И на них, не глядя друг на друга,
Замерзая, сели старики.
Стали кони, кончилась работа,
Смертные доделались дела...
Обняла их сладкая дремота,
В дальний край, рыдая, повела.
Не нагонит больше их охрана,
Не настигнет лагерный конвой,
Лишь одни созвездья Магадана
Засверкают, став над головой.

В своих воспоминаниях, названных «Книга моей жизни», Николай Алексеевич расскажет и о допросах, которые продолжались однажды четверо суток без перерыва, об избиениях и оскорблениях, о тюремной психбольнице, где он пробыл две недели, и об этапе на Дальний Восток, а потом в Кулундийские степи и Караганду. Но в реальной жизни об этом вспоминать не любил. Лишь своей последней музе Наталии Роскиной поведал о том, как начальник лагеря как–то спросил его бригадира: «Ну, как там Заболоцкий? Стихи пишет?» – «Нет, - ответил бригадир. – Какое там. Не пишет: больше, говорит, никогда в жизни писать не будет». – «Ну, то-то». Примечательный разговор. Из него ясно, что истинной причиной ареста был не мифический заговор против советской власти, а стихи. Но именно стихи и спасли Заболоцкого, стали причиной его освобождения в 46–м году. Точнее говоря, поэтические переводы – прежде всего, конгениальное переложение «Слова о полку Игореве».
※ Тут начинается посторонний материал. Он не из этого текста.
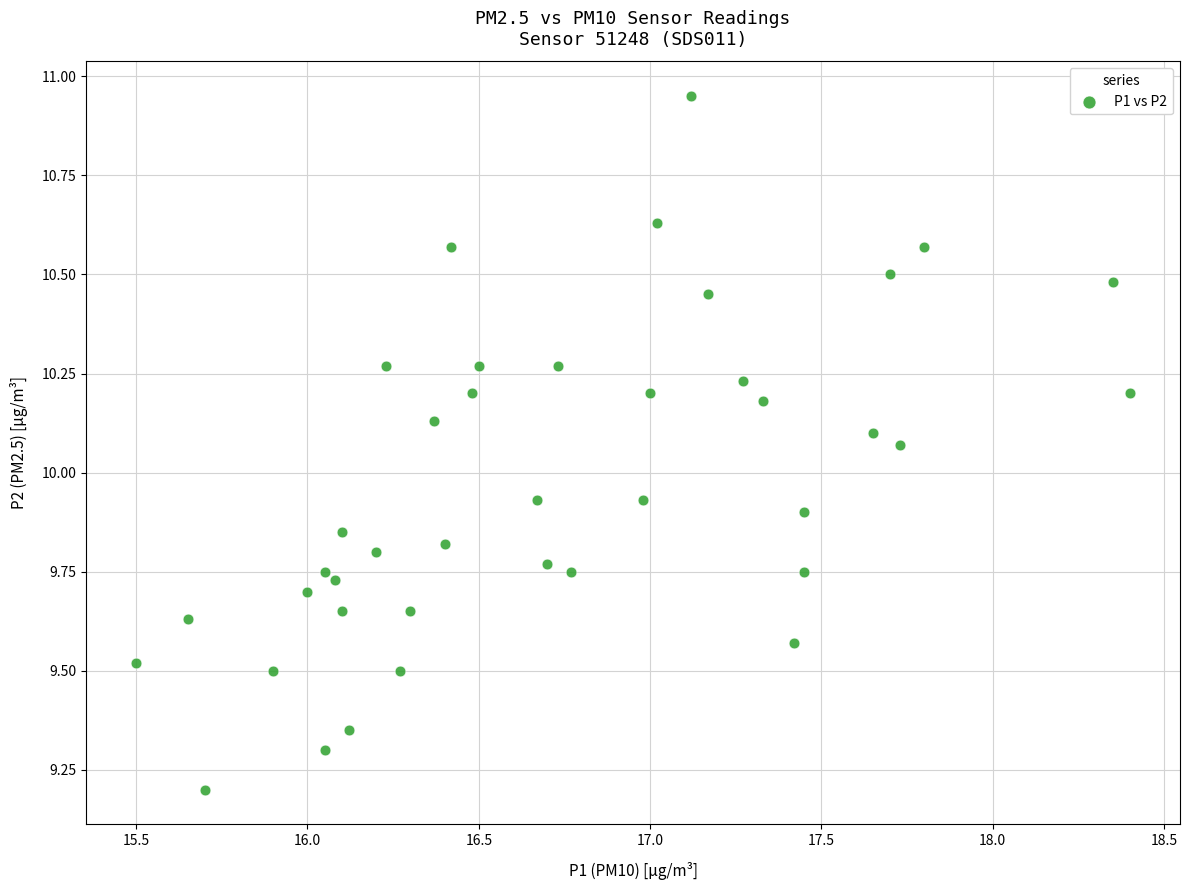

What is the range of X values (max minus min)?

2.9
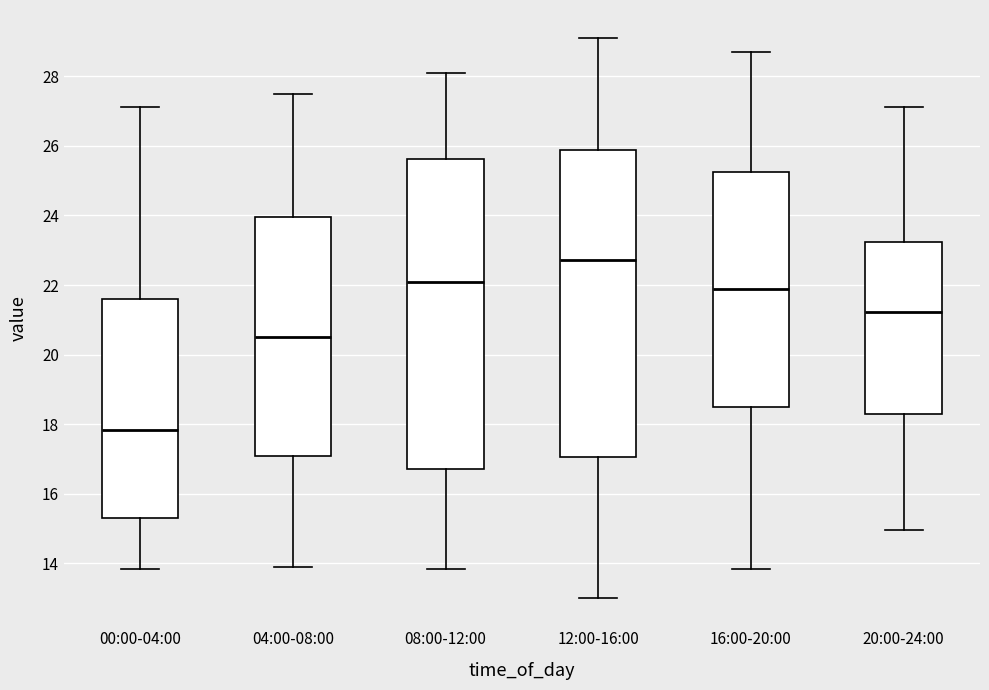

Reading left to right, transcribe this box plot: for each box, give where its median line is, the range the box spans, and where its two whiskers end, as read against the y-axis. The values are not printed on the chart, so give them approximately, as read against the axis.

00:00-04:00: median 17.8, box 15.4 to 21.6, whiskers 13.8 to 27.2
04:00-08:00: median 20.6, box 17.2 to 24.0, whiskers 14.0 to 27.6
08:00-12:00: median 22.2, box 16.8 to 25.6, whiskers 13.8 to 28.2
12:00-16:00: median 22.8, box 17.0 to 25.8, whiskers 13.0 to 29.2
16:00-20:00: median 22.0, box 18.6 to 25.2, whiskers 13.8 to 28.8
20:00-24:00: median 21.2, box 18.4 to 23.2, whiskers 15.0 to 27.2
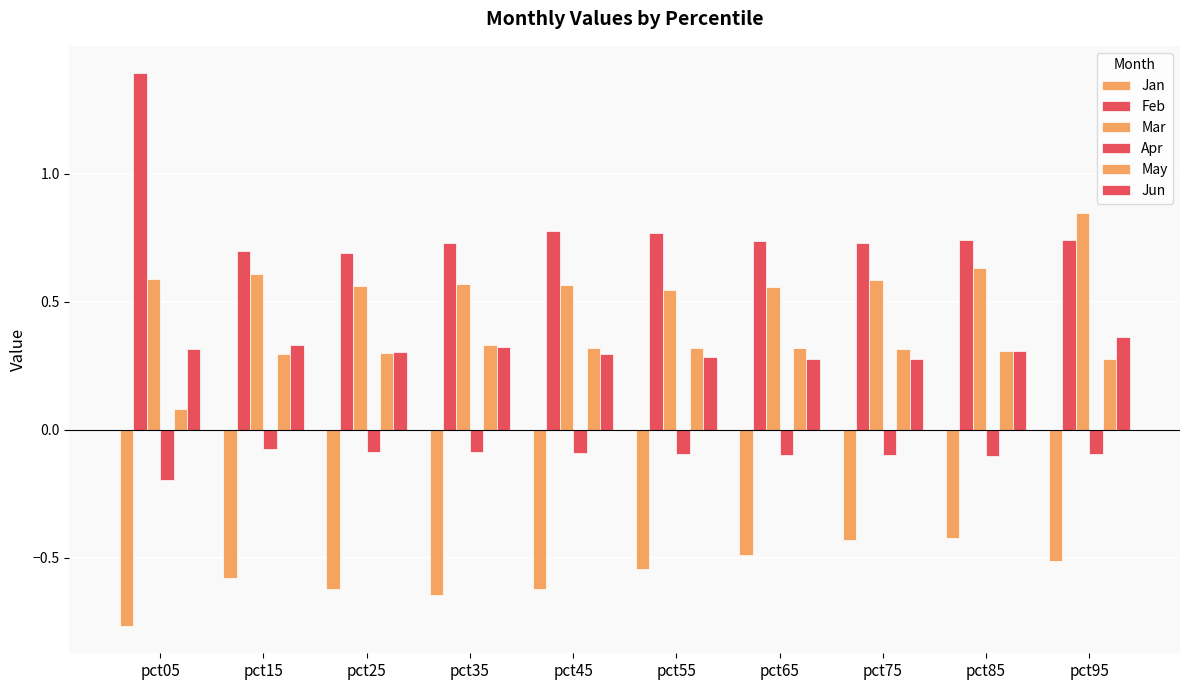

Rank the series at pct05 from lowest to highest value.

Jan, Apr, May, Jun, Mar, Feb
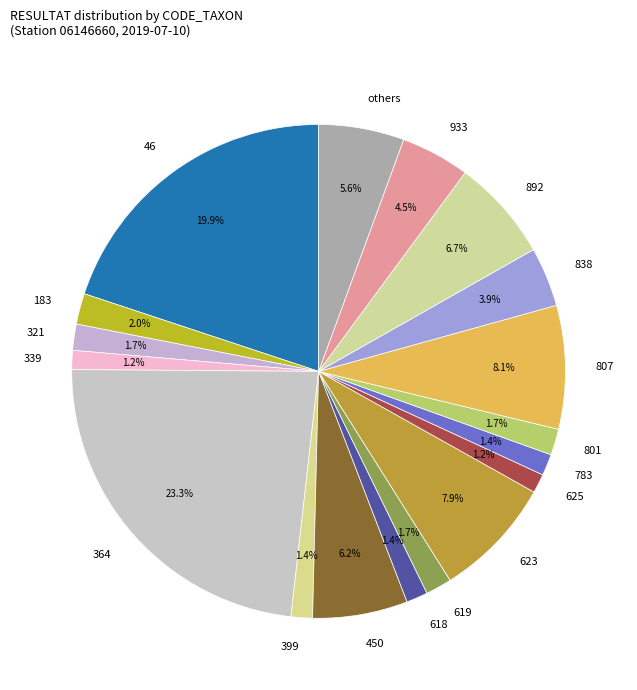

Combined, do 623 and 450 account for over 50%?

No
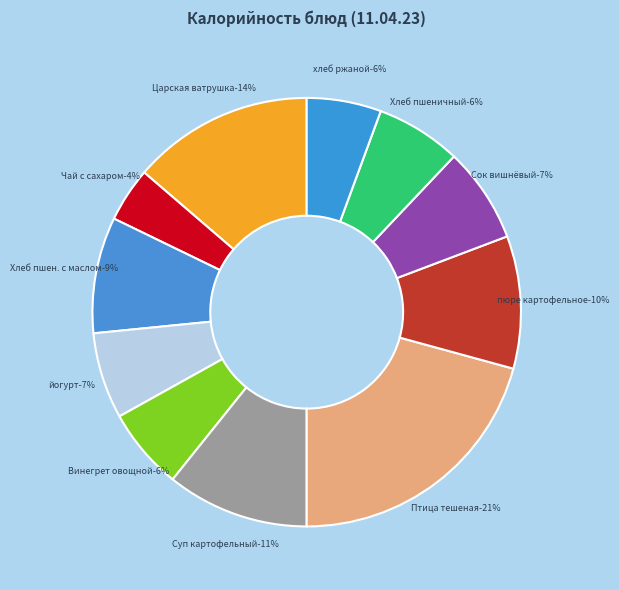

Rank the categories by value from lowest to highest.

Чай с сахаром, хлеб ржаной, Винегрет овощной, Хлеб пшеничный, йогурт, Сок вишнёвый, Хлеб пшеничный с маслом, пюре картофельное, Суп картофельный с клецками мясом, Царская ватрушка с соусом молочным, Птица тешеная в томате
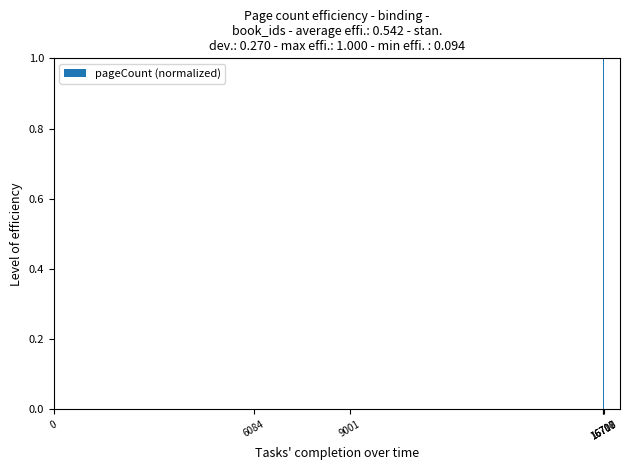

What is the value of the 1st bar from the left?

0.7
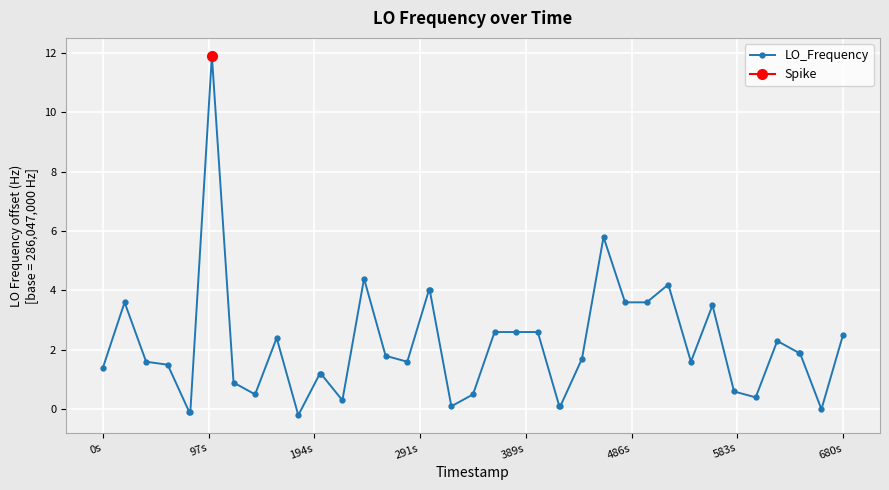

The value of LO_Frequency at 680s is 2.5. True or false?

True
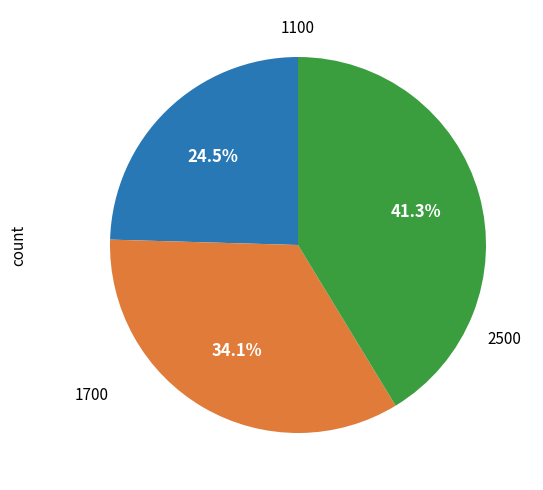

Is there any slice that represents more than half of the pie?

No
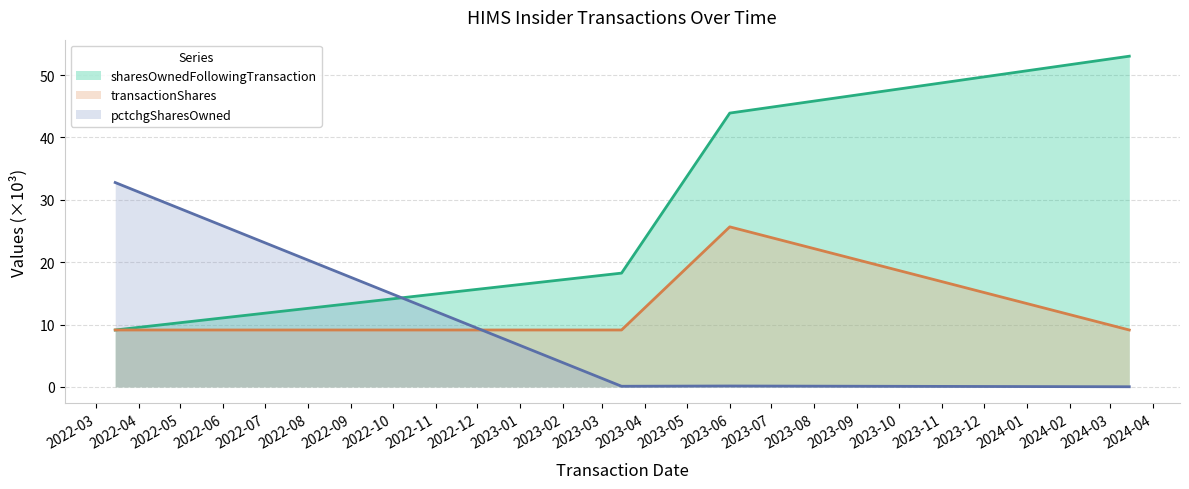

Between which two adjacent categories do sharesOwnedFollowingTransaction and pctchgSharesOwned first intersect?

2022-03-15 and 2023-03-15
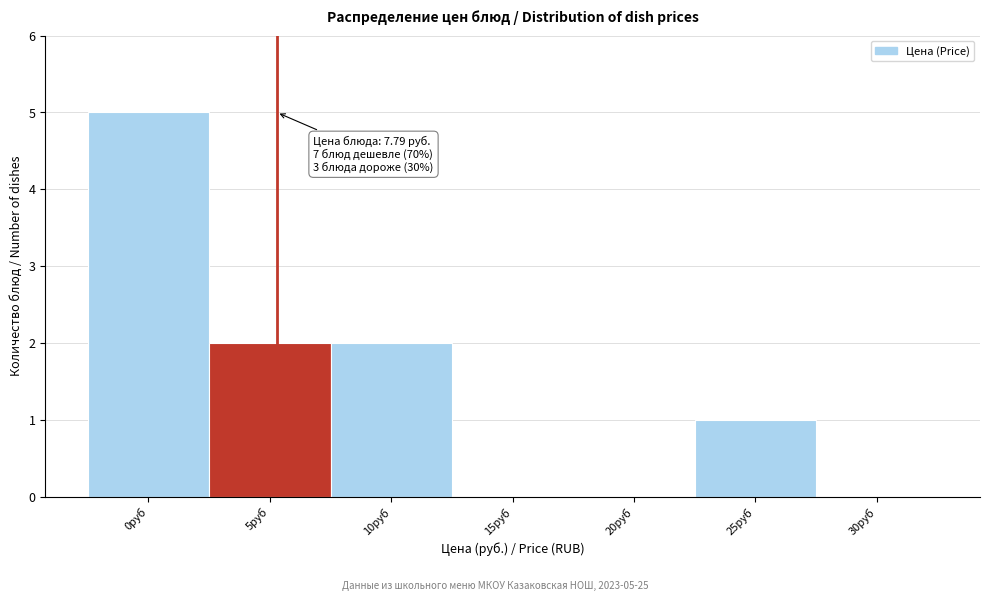

Reading right to left, what are all the values shown in this chart?

30руб=0	25руб=1	20руб=0	15руб=0	10руб=2	5руб=2	0руб=5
Говорят, что невзгоды закаляют характер. Может быть, когда-то так и было. Но на долю Заболоцкого невзгод и несчастий выпало столько, что он (как и большинство тех, кому выпало пережить такое) больше всего боялся их повторения. Вскоре после его возвращения из ссылки в Москву должно было состояться собрание писательской организации, на котором «инженеры человеческих душ» должны были подтвердить предписанное свыше исключение из союза писателей Михаила Зощенко. У Заболоцкого в то время не было ни жилья, ни прописки, он с семьёй ютился по чужим углам. Близкие настояли на том, чтобы и он на этом собрании обязательно был. И Николай Алексеевич пошёл… Но дошёл только до ближайшего винного магазина. Выступить против исключения Зощенко мешал страх, проголосовать вместе с другими (которые, конечно же, единодушно одобрили исключение) не позволяла совесть. В его положении даже просто не пойти было подвигом: неявка могла быть истолкована, как идеологическая диверсия. Однако обошлось.

Забьолоцкий был удивительно постоянен. Женившись в 26 лет на девушке, которая училась в том же институте, он остался верен своей юношеской любви всю жизнь. И когда жена в 49 лет вдруг решила уйти от него, с большим трудом пережил этот разрыв. Внутренне очень собранный, дисциплинированный, Николай Алексеевич даже в молодые годы мало походил внешне на поэта, а в зрелом возрасте его частенько принимали за бухгалтера. Солидность придавали очки, но, когда он снимал их, то лицо сразу же приобретало выражение незащищённости и растерянности. Его старт был блистателен. Но дальше Заболоцкий попытался сделать невозможное – сохранить в душе верность идеям своей юности и в тоже время завоевать статус советского классика. Его пример не единственный. Многие поэты и писатели, накатавшие «сто томов партийных книжек», которые сегодня давно уже никто не читает, начинали блестяще: Николай Тихонов, Федин, Леонов... Заболоцкий тоже шёл на уступки, но окончательно не сдался, не купился на гонорары, тиражи и лауреатства. Такое даётся нелегко. Он сорвался в алкоголизм, но всё же написал ещё много очень хороших стихов. Возможно, слишком рассудочных, назидательных стихов... Однако сегодня очень многие читатели знают прежде всего именно их: «Я не ищу гармонии в природе...», «Не позволяй душе лениться...», «Любите живопись, поэты» и, конечно, знаменитую «Некрасивую девочку»:

«...Что есть красота
И почему её обожествляют люди?
Сосуд она, в котором пустота,
Или огонь, мерцающий в сосуде?»

Судя по всему, сам Заболоцкий всё же считал своим высшим достижением «Столбцы», а не эту позднюю лирику, сделавшую его классиком советской поэзии. Об этом свидетельствует его признание, сделанное незадолго до смерти: «Не знаю, – сказал он, – может быть, социализм и в самом деле полезен для техники, но искусству он несёт смерть».

Заболоцкий скончался утром 14 октября 1958 года и, в отличие от растрелянных, погибших в тюрьмах и лагерях друзей его юности, от которых не осталось даже могилы, удостоился чести быть похороненным на Новодевичьем кладбище. После его смерти на письменном столе остался лежать чистый лист бумаги, где чёткими буквами были выведены три слова: «Пастухи, животные, Ангелы». Слово «Ангелы» оказалось последним, которое он написал.